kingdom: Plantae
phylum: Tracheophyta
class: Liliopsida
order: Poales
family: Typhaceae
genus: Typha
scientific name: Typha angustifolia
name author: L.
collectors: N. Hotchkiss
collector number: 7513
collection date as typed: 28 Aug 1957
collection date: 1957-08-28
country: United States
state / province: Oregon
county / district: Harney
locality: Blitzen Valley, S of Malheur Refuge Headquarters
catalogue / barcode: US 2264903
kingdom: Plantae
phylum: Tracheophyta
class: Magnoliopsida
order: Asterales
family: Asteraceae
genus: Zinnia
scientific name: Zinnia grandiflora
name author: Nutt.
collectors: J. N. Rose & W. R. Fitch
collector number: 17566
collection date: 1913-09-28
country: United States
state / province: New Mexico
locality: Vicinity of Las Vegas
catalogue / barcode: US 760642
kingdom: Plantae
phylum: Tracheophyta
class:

> _EXERCISE DESCRIPTION_:
Recast the records as a numbered list, from the line with "collector number: 7513" up to and including the line with "collectors: J. N. Rose & W. R. Fitch", leaving out any blank lines.

> _RIGHT ANSWER_:
1. collector number: 7513
2. collection date as typed: 28 Aug 1957
3. collection date: 1957-08-28
4. country: United States
5. state / province: Oregon
6. county / district: Harney
7. locality: Blitzen Valley, S of Malheur Refuge Headquarters
8. catalogue / barcode: US 2264903
9. kingdom: Plantae
10. phylum: Tracheophyta
11. class: Magnoliopsida
12. order: Asterales
13. family: Asteraceae
14. genus: Zinnia
15. scientific name: Zinnia grandiflora
16. name author: Nutt.
17. collectors: J. N. Rose & W. R. Fitch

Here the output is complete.